··· AVAILABLE RECORDS ···

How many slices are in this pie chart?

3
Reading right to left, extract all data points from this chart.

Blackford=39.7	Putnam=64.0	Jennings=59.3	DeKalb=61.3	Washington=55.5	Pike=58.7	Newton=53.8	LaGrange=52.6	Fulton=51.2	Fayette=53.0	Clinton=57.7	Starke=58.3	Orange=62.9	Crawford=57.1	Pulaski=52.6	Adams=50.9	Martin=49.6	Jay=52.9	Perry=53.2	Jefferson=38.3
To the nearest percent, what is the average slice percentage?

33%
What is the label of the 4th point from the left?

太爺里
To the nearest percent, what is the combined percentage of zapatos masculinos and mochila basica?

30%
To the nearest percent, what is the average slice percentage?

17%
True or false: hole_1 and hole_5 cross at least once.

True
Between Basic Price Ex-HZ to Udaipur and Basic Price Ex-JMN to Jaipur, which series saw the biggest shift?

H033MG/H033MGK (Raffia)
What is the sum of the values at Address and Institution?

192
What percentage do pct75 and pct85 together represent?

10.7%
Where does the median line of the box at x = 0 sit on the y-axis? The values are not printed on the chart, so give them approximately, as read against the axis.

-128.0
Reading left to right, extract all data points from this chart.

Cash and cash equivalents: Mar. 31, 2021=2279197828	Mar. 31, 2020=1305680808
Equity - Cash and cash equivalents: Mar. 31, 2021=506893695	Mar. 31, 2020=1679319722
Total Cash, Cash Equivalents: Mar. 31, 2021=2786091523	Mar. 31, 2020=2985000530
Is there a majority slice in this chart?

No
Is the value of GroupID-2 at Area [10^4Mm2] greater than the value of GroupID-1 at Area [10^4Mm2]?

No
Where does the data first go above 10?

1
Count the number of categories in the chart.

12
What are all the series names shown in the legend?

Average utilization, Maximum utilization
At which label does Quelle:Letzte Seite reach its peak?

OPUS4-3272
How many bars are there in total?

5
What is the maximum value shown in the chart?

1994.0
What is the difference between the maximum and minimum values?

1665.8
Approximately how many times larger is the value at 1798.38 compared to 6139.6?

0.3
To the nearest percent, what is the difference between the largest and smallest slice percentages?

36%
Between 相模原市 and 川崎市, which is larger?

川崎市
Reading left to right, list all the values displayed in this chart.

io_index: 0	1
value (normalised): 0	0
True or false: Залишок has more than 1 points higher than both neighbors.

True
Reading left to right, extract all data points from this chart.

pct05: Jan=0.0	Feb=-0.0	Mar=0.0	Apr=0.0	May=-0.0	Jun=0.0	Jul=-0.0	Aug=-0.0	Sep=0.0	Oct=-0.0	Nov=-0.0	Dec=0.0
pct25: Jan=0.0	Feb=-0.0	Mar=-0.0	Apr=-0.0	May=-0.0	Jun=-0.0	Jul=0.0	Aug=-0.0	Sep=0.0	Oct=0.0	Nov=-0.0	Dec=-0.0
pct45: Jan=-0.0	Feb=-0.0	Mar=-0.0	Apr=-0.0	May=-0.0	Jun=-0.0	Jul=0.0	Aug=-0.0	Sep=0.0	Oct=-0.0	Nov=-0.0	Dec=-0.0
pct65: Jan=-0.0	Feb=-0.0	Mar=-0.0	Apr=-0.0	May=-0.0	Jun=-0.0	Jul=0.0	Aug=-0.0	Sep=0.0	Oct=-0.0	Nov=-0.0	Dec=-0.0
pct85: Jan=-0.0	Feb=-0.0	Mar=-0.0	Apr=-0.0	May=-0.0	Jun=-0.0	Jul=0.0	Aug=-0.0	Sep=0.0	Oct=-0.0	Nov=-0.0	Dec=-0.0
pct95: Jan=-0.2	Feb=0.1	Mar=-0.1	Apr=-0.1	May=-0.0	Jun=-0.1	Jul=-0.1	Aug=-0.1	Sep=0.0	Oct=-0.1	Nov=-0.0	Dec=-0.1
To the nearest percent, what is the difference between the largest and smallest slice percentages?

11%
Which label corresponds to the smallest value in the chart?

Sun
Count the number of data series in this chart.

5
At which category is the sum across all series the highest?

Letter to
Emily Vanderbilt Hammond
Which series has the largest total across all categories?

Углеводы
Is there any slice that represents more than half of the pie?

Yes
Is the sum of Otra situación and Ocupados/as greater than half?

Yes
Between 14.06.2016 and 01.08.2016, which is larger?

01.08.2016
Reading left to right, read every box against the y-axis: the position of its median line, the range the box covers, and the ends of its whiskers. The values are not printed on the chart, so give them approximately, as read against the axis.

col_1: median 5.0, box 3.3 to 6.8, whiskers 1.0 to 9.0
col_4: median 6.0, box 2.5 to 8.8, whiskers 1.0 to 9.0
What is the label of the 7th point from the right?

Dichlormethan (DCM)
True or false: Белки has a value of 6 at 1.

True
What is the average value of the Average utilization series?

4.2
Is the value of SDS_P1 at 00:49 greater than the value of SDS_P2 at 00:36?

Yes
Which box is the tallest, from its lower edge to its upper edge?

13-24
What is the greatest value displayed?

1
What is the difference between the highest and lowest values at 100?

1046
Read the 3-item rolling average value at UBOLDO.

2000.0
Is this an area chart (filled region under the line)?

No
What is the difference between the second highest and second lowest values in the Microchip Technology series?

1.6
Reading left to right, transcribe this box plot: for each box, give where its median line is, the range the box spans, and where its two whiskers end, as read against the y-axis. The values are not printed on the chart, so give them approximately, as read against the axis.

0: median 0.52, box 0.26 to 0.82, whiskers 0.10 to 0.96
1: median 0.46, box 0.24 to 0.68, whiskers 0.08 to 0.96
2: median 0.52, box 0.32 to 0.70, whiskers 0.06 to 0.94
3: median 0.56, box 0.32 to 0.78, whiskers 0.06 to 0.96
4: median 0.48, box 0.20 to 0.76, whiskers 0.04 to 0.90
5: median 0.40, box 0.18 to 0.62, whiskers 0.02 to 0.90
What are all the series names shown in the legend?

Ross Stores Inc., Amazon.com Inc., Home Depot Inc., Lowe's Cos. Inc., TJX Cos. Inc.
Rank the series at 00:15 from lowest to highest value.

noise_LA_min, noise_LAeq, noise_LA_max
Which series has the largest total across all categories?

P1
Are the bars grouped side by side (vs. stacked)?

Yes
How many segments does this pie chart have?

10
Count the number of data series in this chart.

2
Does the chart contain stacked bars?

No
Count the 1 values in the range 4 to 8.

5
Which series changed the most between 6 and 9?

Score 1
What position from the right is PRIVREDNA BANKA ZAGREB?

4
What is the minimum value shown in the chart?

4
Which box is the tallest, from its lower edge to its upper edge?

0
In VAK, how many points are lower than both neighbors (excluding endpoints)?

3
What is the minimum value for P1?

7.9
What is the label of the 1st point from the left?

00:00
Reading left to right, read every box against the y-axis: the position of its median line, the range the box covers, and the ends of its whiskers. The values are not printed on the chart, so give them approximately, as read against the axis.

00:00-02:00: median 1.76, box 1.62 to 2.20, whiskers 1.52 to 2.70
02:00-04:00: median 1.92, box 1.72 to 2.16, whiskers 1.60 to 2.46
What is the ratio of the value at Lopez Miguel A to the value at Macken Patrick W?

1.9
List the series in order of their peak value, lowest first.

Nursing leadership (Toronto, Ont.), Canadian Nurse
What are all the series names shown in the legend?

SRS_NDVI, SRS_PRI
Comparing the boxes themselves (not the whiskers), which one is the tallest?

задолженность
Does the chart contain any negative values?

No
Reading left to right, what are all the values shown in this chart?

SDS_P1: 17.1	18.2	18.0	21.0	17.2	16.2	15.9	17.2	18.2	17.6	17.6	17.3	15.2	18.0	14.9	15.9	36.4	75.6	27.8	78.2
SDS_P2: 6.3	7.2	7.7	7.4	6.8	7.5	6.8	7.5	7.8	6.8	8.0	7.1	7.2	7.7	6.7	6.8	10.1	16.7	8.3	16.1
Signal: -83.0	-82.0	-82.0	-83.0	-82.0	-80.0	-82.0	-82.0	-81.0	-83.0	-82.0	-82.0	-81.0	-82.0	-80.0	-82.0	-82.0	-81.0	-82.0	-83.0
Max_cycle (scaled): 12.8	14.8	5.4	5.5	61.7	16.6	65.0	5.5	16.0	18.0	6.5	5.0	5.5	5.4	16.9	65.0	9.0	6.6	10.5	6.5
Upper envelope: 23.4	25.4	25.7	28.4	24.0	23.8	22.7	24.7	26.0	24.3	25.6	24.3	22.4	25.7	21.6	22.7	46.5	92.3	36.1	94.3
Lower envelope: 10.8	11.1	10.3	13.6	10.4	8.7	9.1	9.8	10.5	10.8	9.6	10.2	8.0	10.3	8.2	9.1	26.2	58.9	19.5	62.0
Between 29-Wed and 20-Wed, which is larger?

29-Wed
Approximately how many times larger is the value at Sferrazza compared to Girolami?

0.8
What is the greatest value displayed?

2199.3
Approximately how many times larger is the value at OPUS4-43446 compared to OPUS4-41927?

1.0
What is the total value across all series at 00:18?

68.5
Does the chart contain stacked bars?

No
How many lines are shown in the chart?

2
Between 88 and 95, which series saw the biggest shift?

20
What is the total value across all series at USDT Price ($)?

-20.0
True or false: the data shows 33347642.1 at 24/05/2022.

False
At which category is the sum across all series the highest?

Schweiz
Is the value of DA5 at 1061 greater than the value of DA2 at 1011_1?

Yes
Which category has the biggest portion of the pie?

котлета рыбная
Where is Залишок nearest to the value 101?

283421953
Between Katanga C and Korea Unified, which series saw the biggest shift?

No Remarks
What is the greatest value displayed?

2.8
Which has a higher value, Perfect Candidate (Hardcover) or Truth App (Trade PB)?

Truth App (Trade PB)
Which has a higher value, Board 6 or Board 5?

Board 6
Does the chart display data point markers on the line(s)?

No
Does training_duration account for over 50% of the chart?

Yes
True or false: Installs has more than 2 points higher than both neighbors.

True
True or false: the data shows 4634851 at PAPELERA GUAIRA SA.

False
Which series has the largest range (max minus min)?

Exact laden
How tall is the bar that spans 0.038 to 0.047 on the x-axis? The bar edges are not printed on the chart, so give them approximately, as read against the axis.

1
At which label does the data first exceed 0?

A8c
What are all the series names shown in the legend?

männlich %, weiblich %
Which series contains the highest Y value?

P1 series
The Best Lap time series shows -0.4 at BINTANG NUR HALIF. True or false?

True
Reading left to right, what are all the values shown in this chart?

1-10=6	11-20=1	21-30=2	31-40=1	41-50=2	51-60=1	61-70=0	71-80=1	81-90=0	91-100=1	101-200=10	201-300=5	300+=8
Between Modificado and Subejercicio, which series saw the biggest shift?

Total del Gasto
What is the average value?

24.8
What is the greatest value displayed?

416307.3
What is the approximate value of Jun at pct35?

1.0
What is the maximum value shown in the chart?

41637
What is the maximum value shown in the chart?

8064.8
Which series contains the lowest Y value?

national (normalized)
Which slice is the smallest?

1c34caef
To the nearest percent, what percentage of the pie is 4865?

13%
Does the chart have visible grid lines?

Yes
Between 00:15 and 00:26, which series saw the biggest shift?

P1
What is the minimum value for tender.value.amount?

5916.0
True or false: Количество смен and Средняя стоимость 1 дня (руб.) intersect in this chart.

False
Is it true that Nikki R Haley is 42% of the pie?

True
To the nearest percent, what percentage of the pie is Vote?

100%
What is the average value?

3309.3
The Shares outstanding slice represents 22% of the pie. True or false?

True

···

▶ [WHAT YOU HAVE TO DO]
Reproduce the records verbatim, beginning with their first line and continuing through the line containing "Reading right to", including both of those lines.

▶ [SOLUTION TO THIS PROBLEM]
How many slices are in this pie chart?

3
Reading right to left, extract all data points from this chart.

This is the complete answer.